**About this exercise**
Copy out every line of the listing in which "Left" appears.

+===+

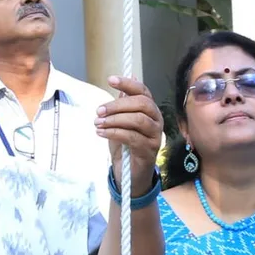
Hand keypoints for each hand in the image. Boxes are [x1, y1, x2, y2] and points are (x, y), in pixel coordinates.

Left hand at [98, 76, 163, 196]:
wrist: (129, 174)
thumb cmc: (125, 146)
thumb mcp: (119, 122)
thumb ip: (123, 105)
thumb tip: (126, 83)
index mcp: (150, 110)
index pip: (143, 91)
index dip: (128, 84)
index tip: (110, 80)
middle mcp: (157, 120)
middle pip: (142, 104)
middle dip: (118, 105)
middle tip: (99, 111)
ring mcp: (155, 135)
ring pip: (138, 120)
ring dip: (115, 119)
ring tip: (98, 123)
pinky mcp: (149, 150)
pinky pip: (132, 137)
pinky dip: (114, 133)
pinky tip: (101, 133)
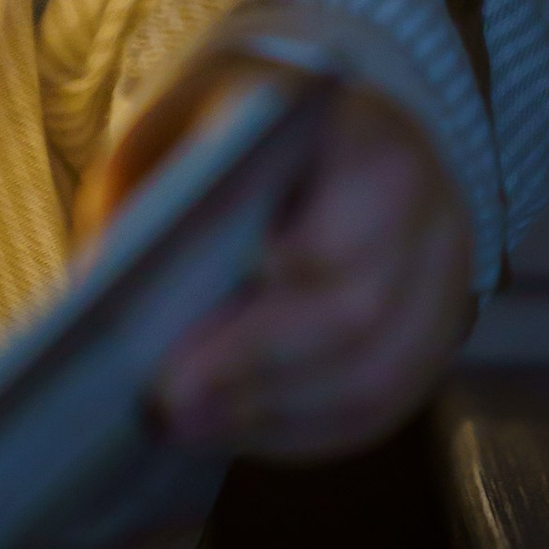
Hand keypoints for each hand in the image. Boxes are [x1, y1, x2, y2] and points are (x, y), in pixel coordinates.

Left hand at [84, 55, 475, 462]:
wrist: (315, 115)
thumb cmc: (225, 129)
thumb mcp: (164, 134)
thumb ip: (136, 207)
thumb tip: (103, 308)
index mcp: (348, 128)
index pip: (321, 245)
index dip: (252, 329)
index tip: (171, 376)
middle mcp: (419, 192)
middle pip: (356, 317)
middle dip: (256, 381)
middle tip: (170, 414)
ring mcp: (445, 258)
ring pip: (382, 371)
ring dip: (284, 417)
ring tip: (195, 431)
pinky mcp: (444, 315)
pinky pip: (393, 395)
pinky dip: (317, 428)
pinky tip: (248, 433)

+===+

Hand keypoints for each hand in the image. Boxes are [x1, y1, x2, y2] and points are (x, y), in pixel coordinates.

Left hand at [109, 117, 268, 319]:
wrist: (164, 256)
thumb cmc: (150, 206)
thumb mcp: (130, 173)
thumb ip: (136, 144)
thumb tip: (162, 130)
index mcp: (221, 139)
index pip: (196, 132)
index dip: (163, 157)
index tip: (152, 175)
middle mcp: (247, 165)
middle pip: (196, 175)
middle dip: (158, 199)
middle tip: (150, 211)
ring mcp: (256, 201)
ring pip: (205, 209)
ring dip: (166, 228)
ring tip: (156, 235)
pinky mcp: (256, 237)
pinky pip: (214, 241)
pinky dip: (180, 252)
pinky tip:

+===+

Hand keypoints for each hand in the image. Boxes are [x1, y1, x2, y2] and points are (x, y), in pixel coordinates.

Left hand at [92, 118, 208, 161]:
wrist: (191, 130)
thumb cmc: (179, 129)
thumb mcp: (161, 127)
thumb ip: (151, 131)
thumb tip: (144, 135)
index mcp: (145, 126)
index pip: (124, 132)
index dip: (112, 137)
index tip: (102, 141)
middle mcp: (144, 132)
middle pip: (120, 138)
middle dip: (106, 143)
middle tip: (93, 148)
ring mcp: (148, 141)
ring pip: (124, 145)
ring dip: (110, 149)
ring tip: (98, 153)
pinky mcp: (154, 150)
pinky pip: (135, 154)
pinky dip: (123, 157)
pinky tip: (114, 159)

+===+

**Solution**
Left hand at [98, 76, 163, 196]:
Left hand at [84, 55, 475, 462]:
Left hand at [109, 117, 268, 319]:
Left hand at [92, 118, 208, 161]:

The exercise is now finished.